Do not let a slow store cap all of it
One last thing can quietly cap every tactic above: speed. A store that loads slowly loses buyers before they ever see your improved product page, and the effect is bigger than most people assume. Portent's analysis of millions of page views found that conversion rates drop by an average of about 4.4 percent for every additional second of load time in those crucial first seconds.
On the phones where most shopping now happens, a heavy page is felt immediately. Compress your images, cut the third-party scripts you do not need, and treat your store's speed as part of the buying experience, because it is. A fast, focused page is not a nice-to-have, it is the floor everything else stands on.
Put all of this together and the pattern is simple. The stores that sell more are not the ones running the most tactics. They are the ones who found their biggest leak, fixed it, then moved to the next one, watching what each change actually did. Start with the funnel, fix the step that is bleeding, and work down the list from there.
- Shipping blind: running a store with no view of where buyers drop, so nothing improves.
- Optimizing the wrong page: polishing what felt important instead of where the data points.
- Surprise costs at checkout: the most common, most fixable lost sale on this list.
- A slow first impression: speed is part of conversion, not a separate engineering chore.
Frequently Asked Questions
How can I increase online sales fast?
The fastest gains almost never come from a new idea, they come from fixing your biggest existing leak. Map your store as a funnel from landing to purchase, find the step with the steepest drop, and fix that one thing first. It is usually checkout friction or a confusing product page, and it is usually cheaper and faster to fix than launching anything new.
What is a good ecommerce conversion rate?
It varies so much by industry, price point, and traffic source that any single benchmark is close to useless. A store selling impulse-buy accessories and one selling expensive furniture will never convert at the same rate. Rather than chasing someone else's number, measure your own conversion rate and focus on beating last month. The only trend that matters is yours going up.

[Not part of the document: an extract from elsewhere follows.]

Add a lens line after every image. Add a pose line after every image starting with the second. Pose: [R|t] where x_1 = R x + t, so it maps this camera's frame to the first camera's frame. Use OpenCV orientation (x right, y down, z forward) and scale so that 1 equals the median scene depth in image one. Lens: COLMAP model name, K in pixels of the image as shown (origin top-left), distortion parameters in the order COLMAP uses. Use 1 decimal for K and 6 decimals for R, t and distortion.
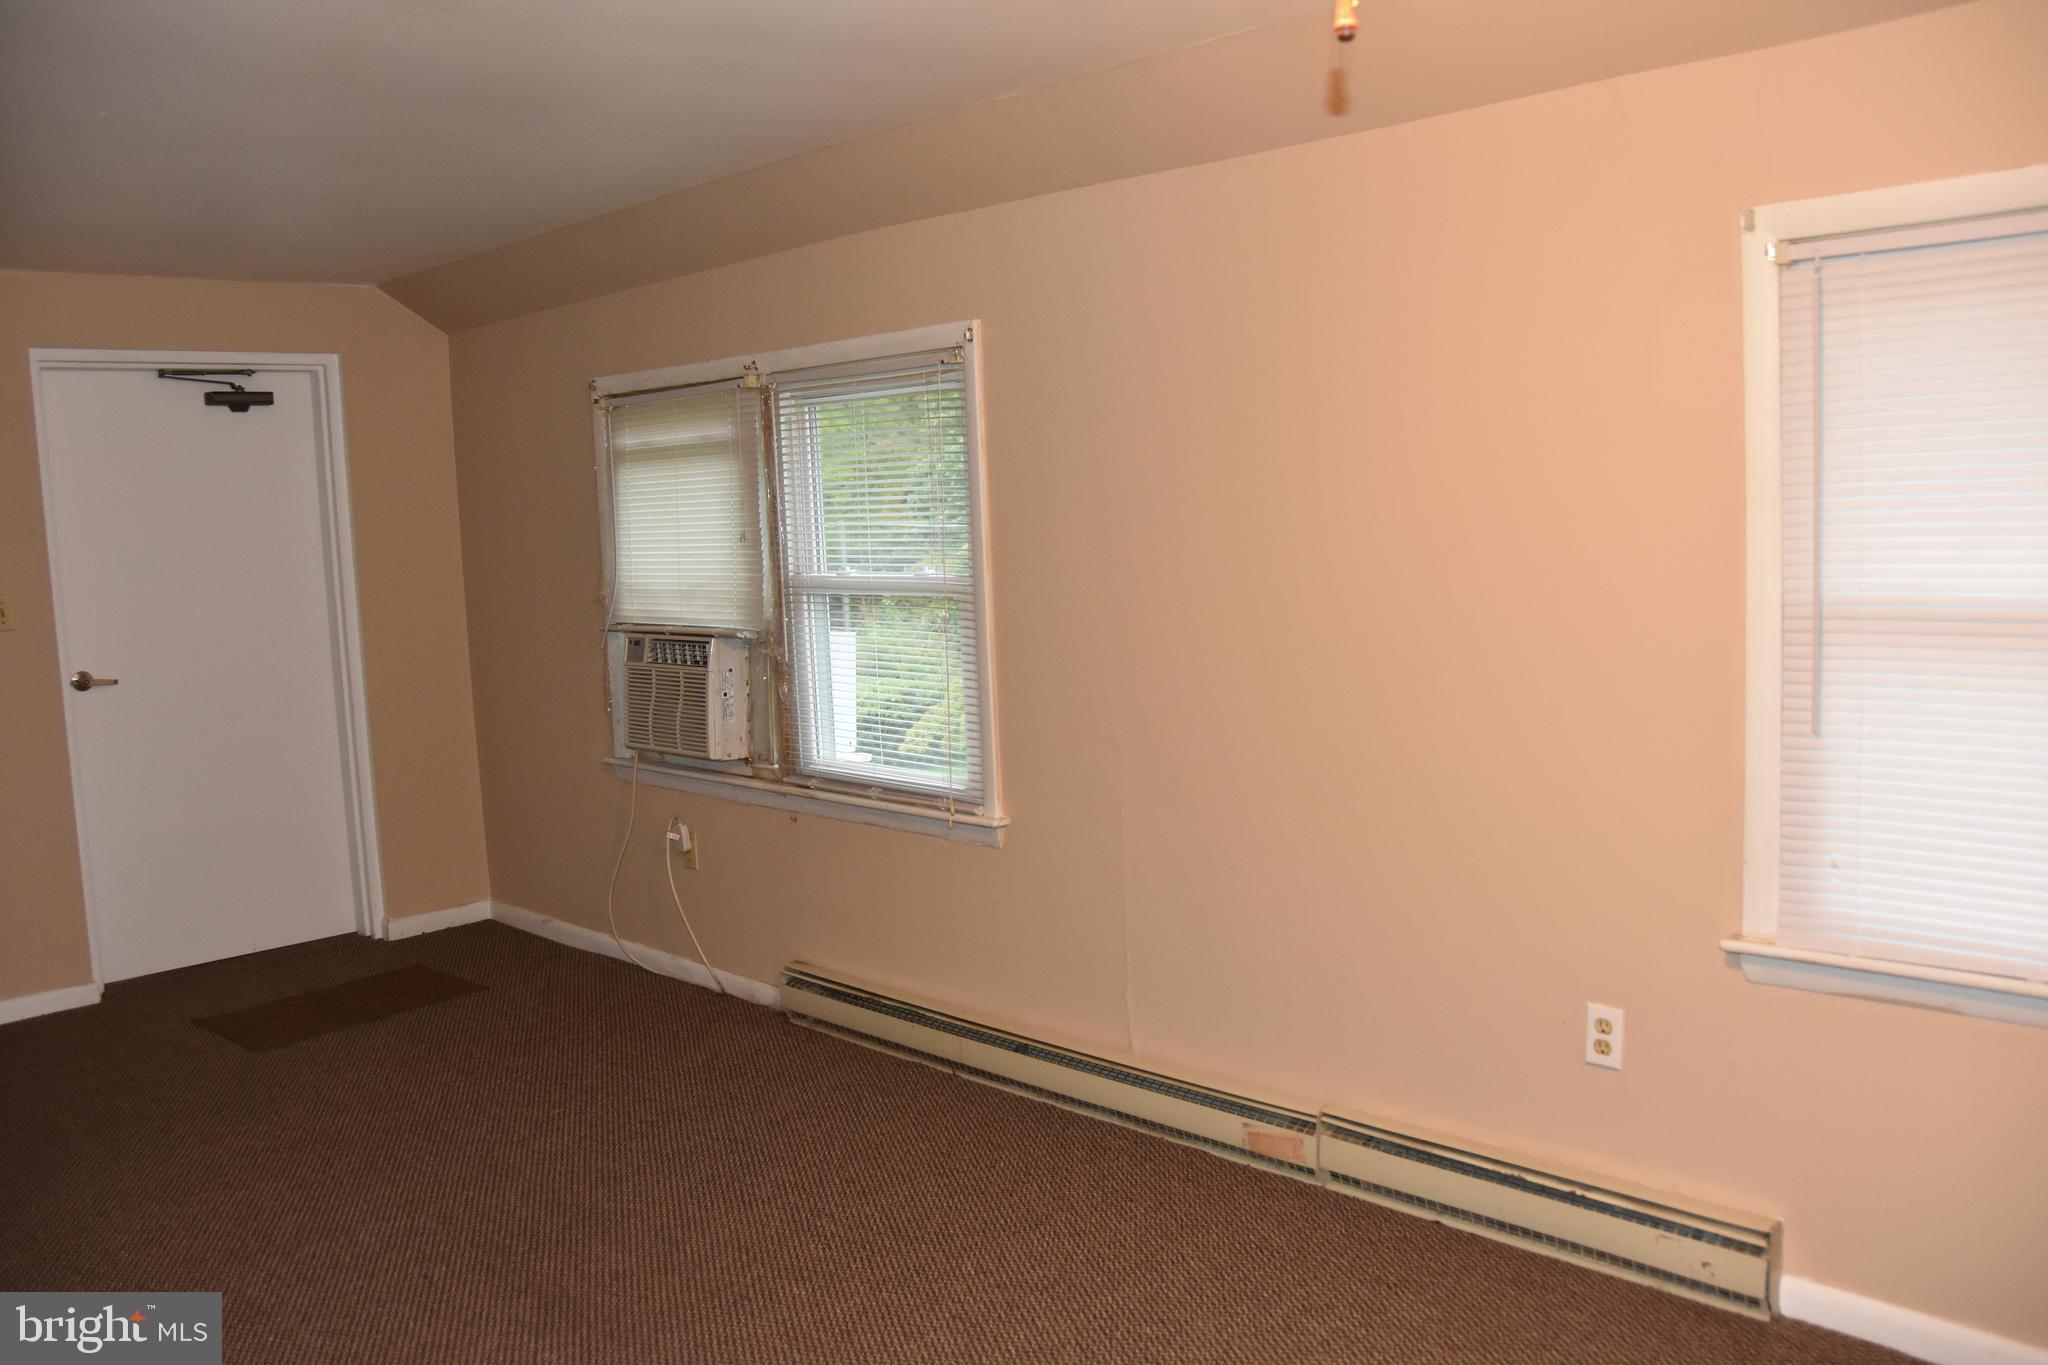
lens RADIAL K [[1630.8, 0, 1024.0], [0, 1630.8, 682.5], [0, 0, 1]] dist [-0.159961, 0.123985]
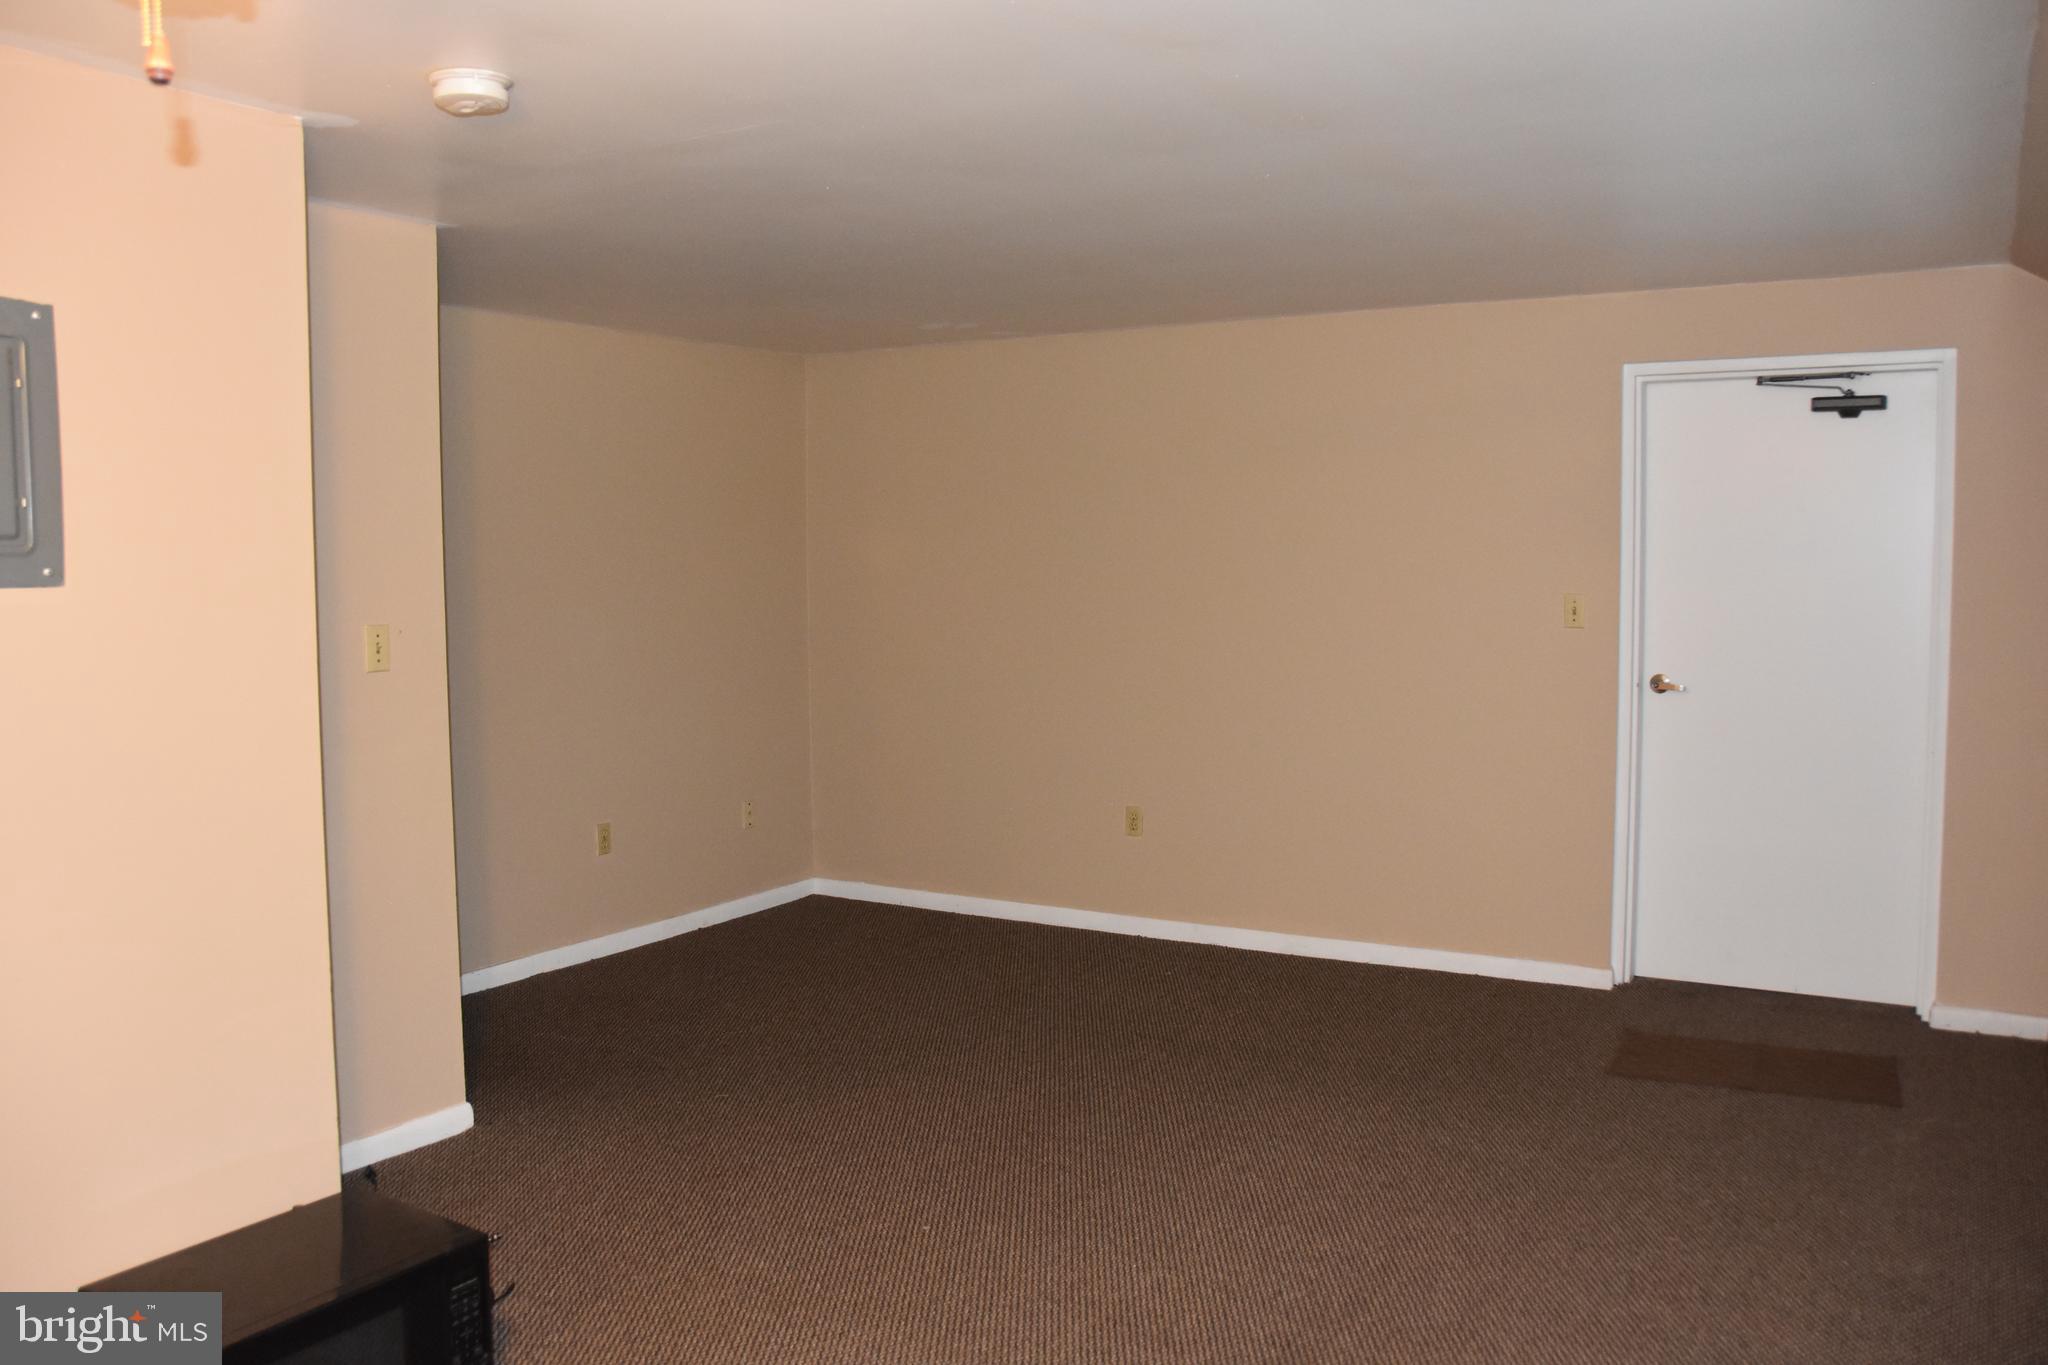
lens RADIAL K [[1630.8, 0, 1024.0], [0, 1630.8, 682.5], [0, 0, 1]] dist [-0.159961, 0.123985]
pose [[0.238700, 0.118047, -0.963892, 0.305001], [-0.110430, 0.989445, 0.093829, -0.052518], [0.964794, 0.084045, 0.249216, 0.324383]]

Why are people not buying from my store?
Usually for one of a few reasons you can find quickly: they hit an unexpected cost at checkout, the page did not answer an obvious question, the store felt untrustworthy, or it was simply too slow. Watching a conversion funnel and a handful of real session replays tends to surface the actual reason far faster than guessing.
What should I fix first to sell more?
Fix the single biggest drop-off in your funnel. For most stores that is checkout, where the average abandonment rate sits around 70 percent and the leading cause is surprise costs appearing at the final step. Show the full price early, allow guest checkout, and remove every field you do not truly need, then move on to the next biggest leak.